After a rollercoaster ride on the stock market, tech companies are ending the year just about where they started, despite strong and in some cases record sales and profits for IT bellwethers.
The trading year ended Friday with a whimper. The Dow Jones Industrial Average closed down by 69.48 points at 12,217.56, though it was up 5.53 percent for the year; the Nasdaq closed down by 8.59 at 2605.15, down 1.8 percent for the year; and the S&P 500 closed down by 5.42 at 1257.60 down by 0.04 percent for the year.
The Nasdaq Computer Index Friday was down by 2.51 to 1378.72. That's down slightly from the Nasdaq Computer Index's open for year, at 1389.98. The financial sector was the big loser on the markets this year, however. Financial stocks declined 18 percent on the New York Stock Exchange. Banks declined about 12 percent and other financial institutions dropped almost 16 percent on the Nasdaq. The biggest gains were made by utilities, which rose about 16 percent on the Dow for the year.
There have been some positive signs for the U.S. economy this week, without which all major markets might have closed lower for the year. On Thursday, for example, the Labor Department said that the four-week average of unemployment claims fell to a three-and-a-half year low, reviving hopes that hiring might increase at a faster pace. In addition, the National Association of Realtors said that the number of people in the U.S. who signed contracts for homes rose in November by 7 percent to the highest point in a year and a half.
U.S. corporations had a good year in terms of sales and profits. Tech companies were among the most profitable of U.S. corporations. On the back of record sales, Apple became for a time the most valued company in the world, edging out Exxon Mobil in terms of market capitalization. But most IT companies did not see big increases in share prices despite strong quarterly reports for the sector, especially for companies involved in enterprise software.
Despite the generally upbeat earnings reports, investors were concerned that a possible "double-dip" recession and weak spending caused by anxiety over the uncertain economy would affect sales. The August announcement that credit rating agency Standard & Poor's had downgraded its rating on U.S. debt, citing political paralysis over how to reduce the country's deficit, was one of many signs pointing to lack of confidence in the economy.
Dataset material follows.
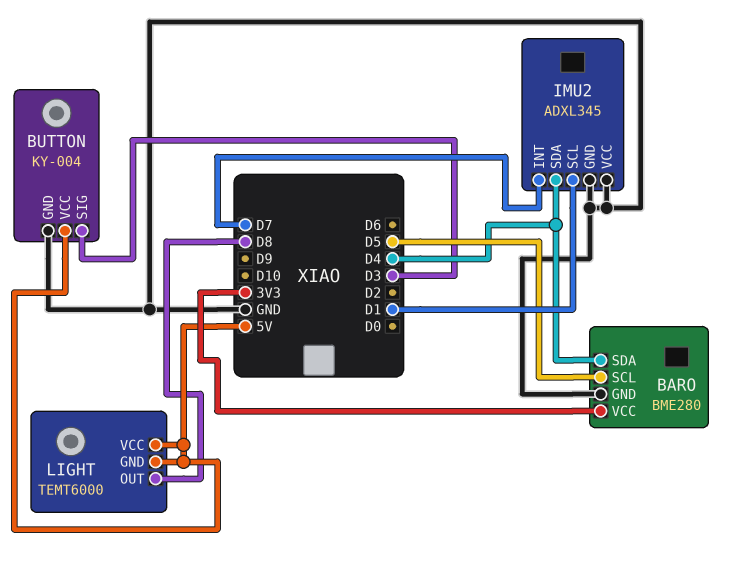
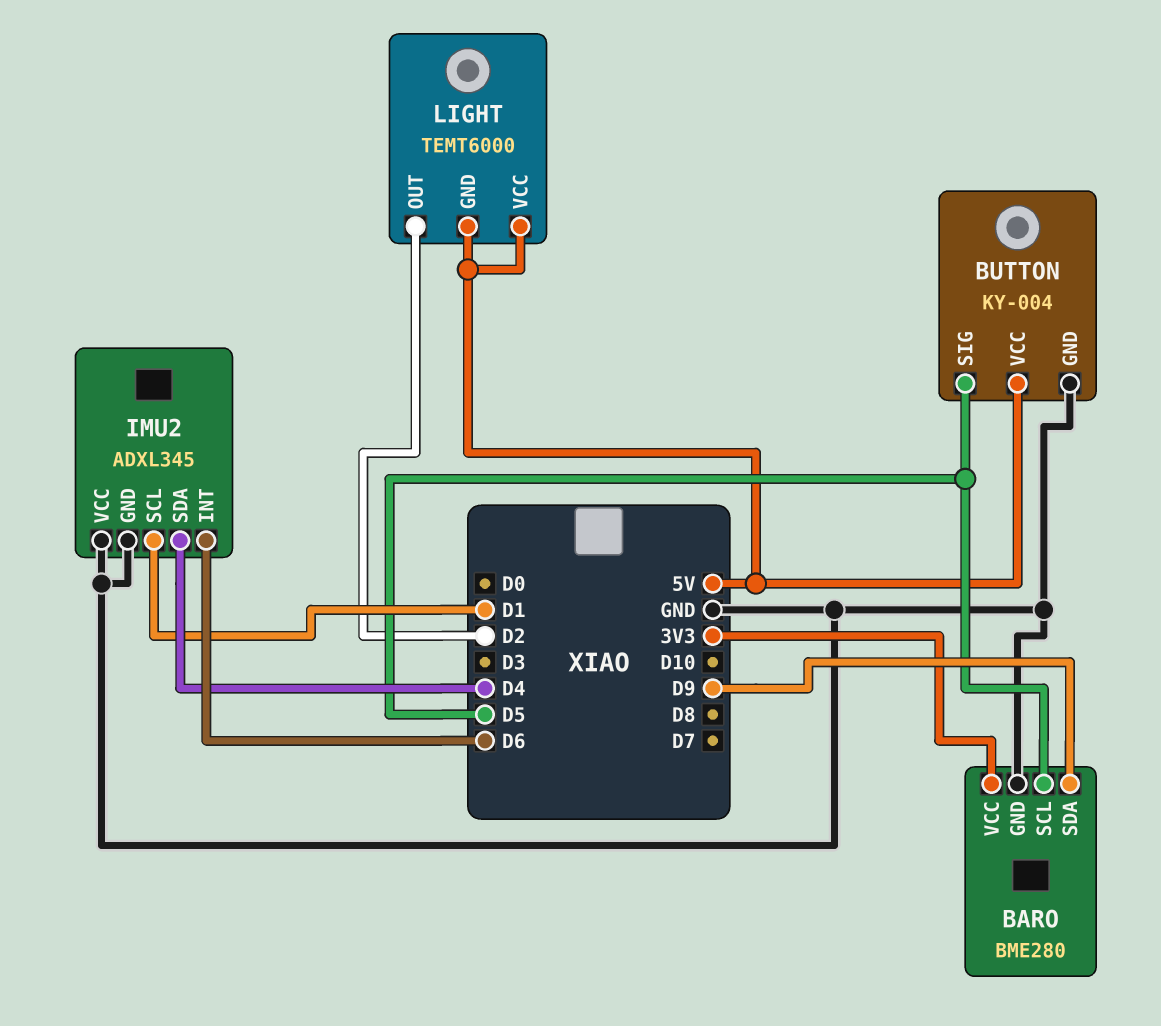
BARO pin SDA: D4 -> D9
BUTTON pin SIG: D3 -> D5
IMU2 pin INT: D7 -> D6
LIGHT pin OUT: D8 -> D2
The European sovereign debt crisis, which has threatened to spread from Greece to other countries such as Italy, has also weighed on forecasts. A default by any country in the euro area would have a huge impact on the economy, since banks around the world are exposed to European sovereign debt.
"With continuing concern over the future of the eurozone affecting the global economy, the high degree of uncertainty impacting spending by both consumers and enterprises looks set to continue," said Bryan Lewis, research vice president at Gartner, in a December report on the semiconductor industry.
Gartner is now forecasting global semiconductor revenue to reach $309 billion in 2012, a 2.2 percent increase from 2011, cutting its prior projection by more than a half.
Other sectors of IT will fare better, but concerns about the economy are not likely to fade away.
"The US tech market posted weaker growth in 2011 than we expected; the outlook for 2012 is for more of the same, with business and government purchases of IT goods and services growing by 6.8% to 6.6% each year," said Forrester analyst Andrew Bartels in a US tech market outlook for 2012.
"That is almost twice as fast as the 4% growth we expect for US nominal GDP, but macroeconomic weakness is still taking a toll on the US IT market."
While individual vendors may post strong sales next year, worries about the economic outlook fare likely to dampen spending and therefore tech company share prices for some time to come.